Reading text:
Active radars require Power Amplifiers (PAs), which should be small, efficient and low-cost. We implemented a C-band PA centered at 5.56 GHz with an output peak power of 5 kW (67 dBm) from a 30 dBm drive with a Power Added Efficiency (PAE) of 67%. GaN technology is suitable for these requirements and can do so with high efficiency. The PA was implemented by readily available COTS technology. Compact Radio Frequency (RF) power sources now exist with the recent release of high-power solid-state RF amplifiers such as the Wolfspeed/Cree CGHV59350 high-electron-mobility transistors (HEMTs) [27]. These HEMTs are capable of 500 W of RF power each. Our design follows the traditional approach of combining a large number of solid-state RF amplifiers into a high-power all-solid-state RF system [28]. The transmitter, depicted in Figure 1 in blue, is responsible for outputting the RF signal. All the relevant operating parameters are summarized in

Table 3. Transmitter operating parameters.

Peak power	5 kW
Transmitter Frequency ($1/\mathit{\lambda }$)	5.56 GHz
Waveform	Arbitrary amplitude modulation
Max. Pulse length ($\mathit{\tau }$)	10 s
Phase Noise	−91.3 dBc [Hz] @ 100 kHz
Modulator	Modified D195 [29]
PA Transistors	CGHV59070 [30], CGHV59350 [27]

. The signal generation starts with a frequency synthesizer at 5.160 GHz, which is fed to a frequency translator. Along with the 5.160 GHz signal, the frequency translator receives an intermediate frequency of 400 MHz from the reference module and generates the desired 5.560 GHz signal. This signal is fed into a PIN modulator (PIN diode based) responsible for modulating the 5.560 GHz carrier in amplitude. The PIN modulator is also connected to the controller board in order to receive the user-defined pulse shape. The modulated signal goes to a driver, to achieve a 30 dBm minimum signal to be provided to the PA. We selected the previously mentioned Cree HEMTs at 5–6 GHz because these HEMTs provide the highest available RF power as required (67 dBm). The target performance requirements for the amplifier are listed in Table 3.

2.3. Receiver

The antenna is equipped with a corrugated feed horn, followed by a polarizer and by an orthomode transducer (OMT) to carry the left and right circular polarizations (LHCP for Tx and RHCP for Rx). A waveguide to coaxial transition performs the connection to the receiver. The receiver has a limiter and switch right at the input that handles an excess peak power of 20 W for about 10 ms and blocks the signal during transmission with an attenuation of 30 dB.

The receiver, depicted in Figure 1 in purple, includes an analog chain that is responsible for amplifying the signals (target echoes) to the required digital entry levels of the acquisition board (yellow). The receiver starts with a low noise amplifier (LNA), internally developed, using GaAs technology, presenting a noise factor of 0.7 dB at 5.56 GHz. Next, there is a local oscillator at 5.160 GHz to convert it down to a 400 MHz intermediate frequency (IF). The local oscillator is provided by the same reference signal from the transmitter, guaranteeing a coherent conversion. The IF then passes through an IF filter and a digital variable gain amplifier (DVGA), which is connected to the controller board.

Exercise instructions:
- a) In the radar text, what noise factor does the low noise amplifier present at 5.56 GHz?
- b) Copy out the passage of the radar text from "The antenna is" to "attenuation of 30 dB.".

The data:

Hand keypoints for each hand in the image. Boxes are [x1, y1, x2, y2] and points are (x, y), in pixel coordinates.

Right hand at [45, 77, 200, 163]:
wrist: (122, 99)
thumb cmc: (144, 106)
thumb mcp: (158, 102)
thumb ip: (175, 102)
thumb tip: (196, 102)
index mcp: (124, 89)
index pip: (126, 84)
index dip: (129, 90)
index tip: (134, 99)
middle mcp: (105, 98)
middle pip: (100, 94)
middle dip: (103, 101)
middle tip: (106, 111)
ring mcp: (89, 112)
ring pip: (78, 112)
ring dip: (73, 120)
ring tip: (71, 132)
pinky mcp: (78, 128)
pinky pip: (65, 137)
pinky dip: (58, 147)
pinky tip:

Results for the exercise:
- a) 0.7 dB

- b)
The antenna is equipped with a corrugated feed horn, followed by a polarizer and by an orthomode transducer (OMT) to carry the left and right circular polarizations (LHCP for Tx and RHCP for Rx). A waveguide to coaxial transition performs the connection to the receiver. The receiver has a limiter and switch right at the input that handles an excess peak power of 20 W for about 10 ms and blocks the signal during transmission with an attenuation of 30 dB.